● **原文抜粋**:
* * * * * * *
自分は介護をした経験がないので、斯波の精神状態がどれほどきつかったのかは容易に理解できないんですが、本作は彼がどんどん精神を蝕んでいく姿を、徐々に白くなっていく毛髪で表現しているんですね。
余りの疲弊ぶりによって髪が白くなるって、年齢の若さから中々の苦労だったんだなぁと。
どんなにブラック企業で働いてる人でもここまでの白髪には普通ならないんじゃないかと。
こういう姿を見て父親を殺めてしまったという経緯は、中々胸に来るものがありました。
しかし彼はそこから資格を取得してまで自分の正義を全うしたのには、正直疑問は残るわけでして。
実際彼は介護で疲弊している家族たちの姿を見たり、盗聴器で現状を把握しながら殺害を実行していたわけで、別に家族に頼まれたとか、要介護者から頼まれたわけではなく、あくまで聖書に書かれた「人にしてもらいたいと思ったことは、人にしてあげなさい」という教えの元に行動していたわけです。
時に正義は、自分が正しいと思うこと以外は敵や悪と見做してしまうと、どんどん歪んでいってしまう物ですが、正に本作で彼が示した正義は、普通の考えからすると行き過ぎたものとしか、僕は思えなかったですね。
確かに救われた人もいる。
坂井真紀演じたシングルマザーは、母の認知症介護に追われながらも子供の面倒を見なくてはならず、ついつい苛立って暴力を振るってしまうことがあり、母親の介護さえなければ自分の人生はもっといい方向に向かっていくのにという気持ちがあったためか、検事からの事情聴取では「彼に救ってもらった」とこぼしているほど。
* * * * * * *
● **課題の内容**:
上の映画評から、「自分は介護をした経験がないの」を含む箇所で始め、「普通ならないんじゃないかと。」の後で止めて、その部分を一字も変えずに出力する。
* * * * * * *
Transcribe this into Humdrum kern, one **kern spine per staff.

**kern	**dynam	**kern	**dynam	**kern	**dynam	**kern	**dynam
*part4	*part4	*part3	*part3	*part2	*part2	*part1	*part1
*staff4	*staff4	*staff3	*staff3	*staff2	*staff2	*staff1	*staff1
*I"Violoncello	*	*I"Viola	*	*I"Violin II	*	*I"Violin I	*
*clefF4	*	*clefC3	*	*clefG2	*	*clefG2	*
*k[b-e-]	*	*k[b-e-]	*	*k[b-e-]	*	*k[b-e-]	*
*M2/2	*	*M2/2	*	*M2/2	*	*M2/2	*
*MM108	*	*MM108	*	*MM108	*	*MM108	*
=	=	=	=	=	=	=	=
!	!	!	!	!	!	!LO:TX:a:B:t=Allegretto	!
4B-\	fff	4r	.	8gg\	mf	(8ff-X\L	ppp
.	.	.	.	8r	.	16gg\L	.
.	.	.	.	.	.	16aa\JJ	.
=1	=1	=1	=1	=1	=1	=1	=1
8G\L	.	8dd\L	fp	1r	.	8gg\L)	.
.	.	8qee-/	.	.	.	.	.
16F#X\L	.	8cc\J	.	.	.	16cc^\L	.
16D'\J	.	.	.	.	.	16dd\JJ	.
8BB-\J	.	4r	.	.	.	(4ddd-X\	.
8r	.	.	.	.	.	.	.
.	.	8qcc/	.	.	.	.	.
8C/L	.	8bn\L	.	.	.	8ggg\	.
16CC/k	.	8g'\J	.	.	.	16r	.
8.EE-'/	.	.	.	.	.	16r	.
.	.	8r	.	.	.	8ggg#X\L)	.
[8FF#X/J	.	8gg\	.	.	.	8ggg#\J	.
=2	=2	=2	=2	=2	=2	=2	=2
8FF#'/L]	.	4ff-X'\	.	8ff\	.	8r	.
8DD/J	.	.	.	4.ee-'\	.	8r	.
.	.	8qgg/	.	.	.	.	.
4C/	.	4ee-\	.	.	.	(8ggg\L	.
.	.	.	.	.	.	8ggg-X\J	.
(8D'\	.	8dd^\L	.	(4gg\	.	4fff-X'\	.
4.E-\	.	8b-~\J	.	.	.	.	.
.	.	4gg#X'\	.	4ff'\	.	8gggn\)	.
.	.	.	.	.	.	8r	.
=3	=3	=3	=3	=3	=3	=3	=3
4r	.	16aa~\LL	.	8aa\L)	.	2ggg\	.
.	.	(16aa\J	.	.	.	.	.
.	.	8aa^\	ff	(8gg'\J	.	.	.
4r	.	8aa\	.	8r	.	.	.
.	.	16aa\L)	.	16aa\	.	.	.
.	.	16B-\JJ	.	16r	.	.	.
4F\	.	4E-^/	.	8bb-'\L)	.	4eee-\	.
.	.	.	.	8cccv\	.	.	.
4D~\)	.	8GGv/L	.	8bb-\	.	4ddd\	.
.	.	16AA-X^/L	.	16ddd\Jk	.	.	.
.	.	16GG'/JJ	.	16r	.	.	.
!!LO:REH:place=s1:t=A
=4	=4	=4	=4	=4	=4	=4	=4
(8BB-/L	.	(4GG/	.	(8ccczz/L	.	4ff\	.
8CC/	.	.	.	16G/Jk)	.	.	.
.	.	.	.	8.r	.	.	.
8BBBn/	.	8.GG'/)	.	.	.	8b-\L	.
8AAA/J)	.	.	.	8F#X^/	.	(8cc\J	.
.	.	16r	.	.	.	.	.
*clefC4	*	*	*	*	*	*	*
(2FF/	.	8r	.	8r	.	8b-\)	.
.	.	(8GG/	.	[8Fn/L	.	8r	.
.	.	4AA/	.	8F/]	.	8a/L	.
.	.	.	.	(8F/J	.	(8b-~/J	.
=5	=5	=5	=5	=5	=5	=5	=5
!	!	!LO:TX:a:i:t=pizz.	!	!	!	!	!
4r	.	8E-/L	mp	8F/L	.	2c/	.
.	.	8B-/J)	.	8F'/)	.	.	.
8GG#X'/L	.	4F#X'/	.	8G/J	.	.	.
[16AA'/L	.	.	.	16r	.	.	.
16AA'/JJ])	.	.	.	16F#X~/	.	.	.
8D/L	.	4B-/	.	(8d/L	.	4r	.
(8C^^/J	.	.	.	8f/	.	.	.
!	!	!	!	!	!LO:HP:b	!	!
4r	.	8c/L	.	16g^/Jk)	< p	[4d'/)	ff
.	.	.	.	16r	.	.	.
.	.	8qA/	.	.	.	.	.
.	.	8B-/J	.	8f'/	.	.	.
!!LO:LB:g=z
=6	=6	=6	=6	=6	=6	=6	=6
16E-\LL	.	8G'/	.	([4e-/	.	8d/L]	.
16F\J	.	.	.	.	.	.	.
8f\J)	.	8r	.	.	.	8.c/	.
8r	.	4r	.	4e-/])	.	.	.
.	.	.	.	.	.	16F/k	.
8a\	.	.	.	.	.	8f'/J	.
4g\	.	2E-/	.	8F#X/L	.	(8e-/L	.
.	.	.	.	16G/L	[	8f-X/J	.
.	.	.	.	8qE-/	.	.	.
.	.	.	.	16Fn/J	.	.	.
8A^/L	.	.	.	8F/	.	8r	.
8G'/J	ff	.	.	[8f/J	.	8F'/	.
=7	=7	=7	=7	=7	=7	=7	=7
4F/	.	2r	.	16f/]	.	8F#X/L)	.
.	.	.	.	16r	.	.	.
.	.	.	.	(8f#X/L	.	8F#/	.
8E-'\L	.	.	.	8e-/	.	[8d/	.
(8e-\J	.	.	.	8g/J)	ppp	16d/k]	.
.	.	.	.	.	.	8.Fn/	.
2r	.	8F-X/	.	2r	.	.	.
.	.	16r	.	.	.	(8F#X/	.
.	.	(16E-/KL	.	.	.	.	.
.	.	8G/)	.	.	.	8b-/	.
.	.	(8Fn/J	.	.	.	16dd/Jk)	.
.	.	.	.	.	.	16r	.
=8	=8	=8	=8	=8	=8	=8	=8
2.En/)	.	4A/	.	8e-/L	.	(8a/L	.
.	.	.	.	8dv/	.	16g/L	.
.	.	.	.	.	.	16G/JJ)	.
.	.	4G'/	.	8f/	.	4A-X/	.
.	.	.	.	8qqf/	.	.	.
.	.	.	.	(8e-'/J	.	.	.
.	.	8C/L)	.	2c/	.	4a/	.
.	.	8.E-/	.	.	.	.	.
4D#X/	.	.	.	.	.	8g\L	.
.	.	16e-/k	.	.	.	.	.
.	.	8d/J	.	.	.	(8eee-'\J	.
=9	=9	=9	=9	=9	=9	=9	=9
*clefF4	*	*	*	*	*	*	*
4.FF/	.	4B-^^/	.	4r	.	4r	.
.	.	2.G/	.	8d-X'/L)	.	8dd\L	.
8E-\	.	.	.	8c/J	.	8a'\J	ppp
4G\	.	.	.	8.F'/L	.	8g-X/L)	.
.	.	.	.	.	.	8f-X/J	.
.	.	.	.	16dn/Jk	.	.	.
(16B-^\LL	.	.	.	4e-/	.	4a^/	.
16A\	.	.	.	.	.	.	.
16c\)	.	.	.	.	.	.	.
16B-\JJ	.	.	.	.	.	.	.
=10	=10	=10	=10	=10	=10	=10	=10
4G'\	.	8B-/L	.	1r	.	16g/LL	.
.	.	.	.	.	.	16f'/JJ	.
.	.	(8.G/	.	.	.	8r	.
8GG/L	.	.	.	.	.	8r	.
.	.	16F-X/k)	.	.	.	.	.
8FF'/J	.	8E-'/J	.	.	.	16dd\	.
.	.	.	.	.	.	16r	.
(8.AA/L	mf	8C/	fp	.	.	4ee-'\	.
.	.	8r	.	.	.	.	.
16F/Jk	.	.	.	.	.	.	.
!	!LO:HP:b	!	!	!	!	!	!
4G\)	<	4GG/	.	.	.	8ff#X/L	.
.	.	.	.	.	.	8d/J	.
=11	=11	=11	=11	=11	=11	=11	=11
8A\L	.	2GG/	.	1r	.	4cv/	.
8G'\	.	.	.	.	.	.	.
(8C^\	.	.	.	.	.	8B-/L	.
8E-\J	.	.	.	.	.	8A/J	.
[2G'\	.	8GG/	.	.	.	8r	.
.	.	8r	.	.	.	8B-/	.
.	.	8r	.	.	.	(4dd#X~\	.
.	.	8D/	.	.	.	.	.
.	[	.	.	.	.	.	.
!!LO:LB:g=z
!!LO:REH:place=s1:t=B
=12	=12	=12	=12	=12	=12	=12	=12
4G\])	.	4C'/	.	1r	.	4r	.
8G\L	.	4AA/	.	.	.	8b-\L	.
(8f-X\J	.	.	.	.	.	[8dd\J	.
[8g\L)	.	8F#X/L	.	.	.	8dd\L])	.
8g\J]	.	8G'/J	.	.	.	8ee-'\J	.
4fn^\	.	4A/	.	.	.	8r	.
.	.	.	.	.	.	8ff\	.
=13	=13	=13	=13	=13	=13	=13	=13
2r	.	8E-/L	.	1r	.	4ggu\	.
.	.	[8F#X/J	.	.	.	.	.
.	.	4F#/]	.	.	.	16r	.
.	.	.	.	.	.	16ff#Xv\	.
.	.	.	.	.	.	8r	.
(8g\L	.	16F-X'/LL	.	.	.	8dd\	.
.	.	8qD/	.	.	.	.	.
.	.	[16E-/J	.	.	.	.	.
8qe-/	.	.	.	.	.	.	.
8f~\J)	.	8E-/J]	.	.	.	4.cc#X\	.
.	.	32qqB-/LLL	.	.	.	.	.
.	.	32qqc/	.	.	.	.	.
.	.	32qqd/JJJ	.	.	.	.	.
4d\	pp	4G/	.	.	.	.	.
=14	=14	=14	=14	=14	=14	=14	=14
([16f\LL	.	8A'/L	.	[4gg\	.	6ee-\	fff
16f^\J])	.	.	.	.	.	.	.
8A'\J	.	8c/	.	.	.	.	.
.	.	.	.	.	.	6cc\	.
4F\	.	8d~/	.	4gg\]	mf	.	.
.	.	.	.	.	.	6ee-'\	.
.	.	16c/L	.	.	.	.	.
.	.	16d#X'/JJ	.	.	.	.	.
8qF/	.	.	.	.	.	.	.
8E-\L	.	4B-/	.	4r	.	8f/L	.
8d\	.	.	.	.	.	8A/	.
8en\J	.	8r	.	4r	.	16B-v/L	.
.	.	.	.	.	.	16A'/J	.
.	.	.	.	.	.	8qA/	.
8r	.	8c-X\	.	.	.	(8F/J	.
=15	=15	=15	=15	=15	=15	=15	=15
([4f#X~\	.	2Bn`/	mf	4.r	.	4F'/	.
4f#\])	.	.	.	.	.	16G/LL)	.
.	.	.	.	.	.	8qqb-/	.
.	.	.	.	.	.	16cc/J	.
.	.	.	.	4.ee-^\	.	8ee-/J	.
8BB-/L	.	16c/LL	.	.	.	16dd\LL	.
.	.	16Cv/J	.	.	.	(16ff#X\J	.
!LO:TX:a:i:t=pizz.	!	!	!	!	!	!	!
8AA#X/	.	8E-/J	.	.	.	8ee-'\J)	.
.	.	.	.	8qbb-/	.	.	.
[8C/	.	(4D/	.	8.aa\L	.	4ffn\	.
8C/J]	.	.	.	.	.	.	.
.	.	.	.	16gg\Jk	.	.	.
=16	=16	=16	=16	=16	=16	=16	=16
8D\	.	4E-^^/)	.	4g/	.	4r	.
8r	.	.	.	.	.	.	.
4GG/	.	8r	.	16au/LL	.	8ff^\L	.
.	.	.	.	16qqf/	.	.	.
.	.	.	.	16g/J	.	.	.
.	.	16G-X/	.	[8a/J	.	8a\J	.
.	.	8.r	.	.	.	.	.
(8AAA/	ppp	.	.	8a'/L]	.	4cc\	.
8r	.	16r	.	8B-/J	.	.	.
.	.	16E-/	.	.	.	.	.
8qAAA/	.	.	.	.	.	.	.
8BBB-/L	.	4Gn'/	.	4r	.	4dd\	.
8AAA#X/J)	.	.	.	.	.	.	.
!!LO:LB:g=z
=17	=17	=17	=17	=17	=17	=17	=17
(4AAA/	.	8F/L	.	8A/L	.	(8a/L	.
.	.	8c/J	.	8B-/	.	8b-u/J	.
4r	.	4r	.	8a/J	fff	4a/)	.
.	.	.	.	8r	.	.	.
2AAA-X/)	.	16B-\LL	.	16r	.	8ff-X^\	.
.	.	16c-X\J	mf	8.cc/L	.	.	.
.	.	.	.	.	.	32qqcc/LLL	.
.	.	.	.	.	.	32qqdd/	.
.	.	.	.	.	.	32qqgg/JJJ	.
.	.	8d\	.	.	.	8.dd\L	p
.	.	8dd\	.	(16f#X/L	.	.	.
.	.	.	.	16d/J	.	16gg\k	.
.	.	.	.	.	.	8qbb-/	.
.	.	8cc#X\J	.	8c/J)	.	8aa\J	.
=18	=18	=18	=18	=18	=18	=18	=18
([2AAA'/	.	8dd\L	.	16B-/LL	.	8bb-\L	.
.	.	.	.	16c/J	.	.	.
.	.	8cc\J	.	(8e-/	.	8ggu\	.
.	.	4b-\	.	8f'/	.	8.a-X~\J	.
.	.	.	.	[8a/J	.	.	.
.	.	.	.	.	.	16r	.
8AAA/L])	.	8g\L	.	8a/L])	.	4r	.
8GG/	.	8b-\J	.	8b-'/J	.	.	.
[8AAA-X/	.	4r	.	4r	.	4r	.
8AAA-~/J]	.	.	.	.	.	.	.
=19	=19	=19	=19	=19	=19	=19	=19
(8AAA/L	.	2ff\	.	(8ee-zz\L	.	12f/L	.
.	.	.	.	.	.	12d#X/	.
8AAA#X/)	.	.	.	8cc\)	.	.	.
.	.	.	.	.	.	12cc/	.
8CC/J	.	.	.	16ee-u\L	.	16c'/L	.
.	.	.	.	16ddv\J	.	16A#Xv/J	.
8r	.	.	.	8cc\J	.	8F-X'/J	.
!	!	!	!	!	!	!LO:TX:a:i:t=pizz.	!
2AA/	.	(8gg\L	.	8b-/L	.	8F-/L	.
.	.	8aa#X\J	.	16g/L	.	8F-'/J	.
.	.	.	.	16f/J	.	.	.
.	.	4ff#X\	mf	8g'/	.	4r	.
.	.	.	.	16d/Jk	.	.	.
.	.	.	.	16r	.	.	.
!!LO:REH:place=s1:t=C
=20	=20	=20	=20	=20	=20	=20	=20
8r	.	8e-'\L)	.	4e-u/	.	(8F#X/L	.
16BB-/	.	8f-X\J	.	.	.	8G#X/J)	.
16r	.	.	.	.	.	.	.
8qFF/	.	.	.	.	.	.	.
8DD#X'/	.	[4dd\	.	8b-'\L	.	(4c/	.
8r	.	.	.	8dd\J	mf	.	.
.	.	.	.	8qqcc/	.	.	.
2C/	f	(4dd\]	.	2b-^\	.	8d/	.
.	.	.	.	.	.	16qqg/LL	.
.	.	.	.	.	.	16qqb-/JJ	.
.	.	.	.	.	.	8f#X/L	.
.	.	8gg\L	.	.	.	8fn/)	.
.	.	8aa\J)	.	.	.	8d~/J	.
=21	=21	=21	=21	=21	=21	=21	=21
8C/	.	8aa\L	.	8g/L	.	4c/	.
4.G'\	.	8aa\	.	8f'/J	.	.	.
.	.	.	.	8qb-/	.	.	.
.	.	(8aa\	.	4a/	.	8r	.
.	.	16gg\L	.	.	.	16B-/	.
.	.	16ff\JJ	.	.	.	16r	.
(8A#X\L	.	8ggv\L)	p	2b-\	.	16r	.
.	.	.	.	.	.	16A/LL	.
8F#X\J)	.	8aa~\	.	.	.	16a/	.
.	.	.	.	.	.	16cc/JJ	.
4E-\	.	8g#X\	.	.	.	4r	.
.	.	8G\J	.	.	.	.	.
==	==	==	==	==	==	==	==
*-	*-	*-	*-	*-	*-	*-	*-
* * * * * * *
● **出力結果**:
自分は介護をした経験がないので、斯波の精神状態がどれほどきつかったのかは容易に理解できないんですが、本作は彼がどんどん精神を蝕んでいく姿を、徐々に白くなっていく毛髪で表現しているんですね。
余りの疲弊ぶりによって髪が白くなるって、年齢の若さから中々の苦労だったんだなぁと。
どんなにブラック企業で働いてる人でもここまでの白髪には普通ならないんじゃないかと。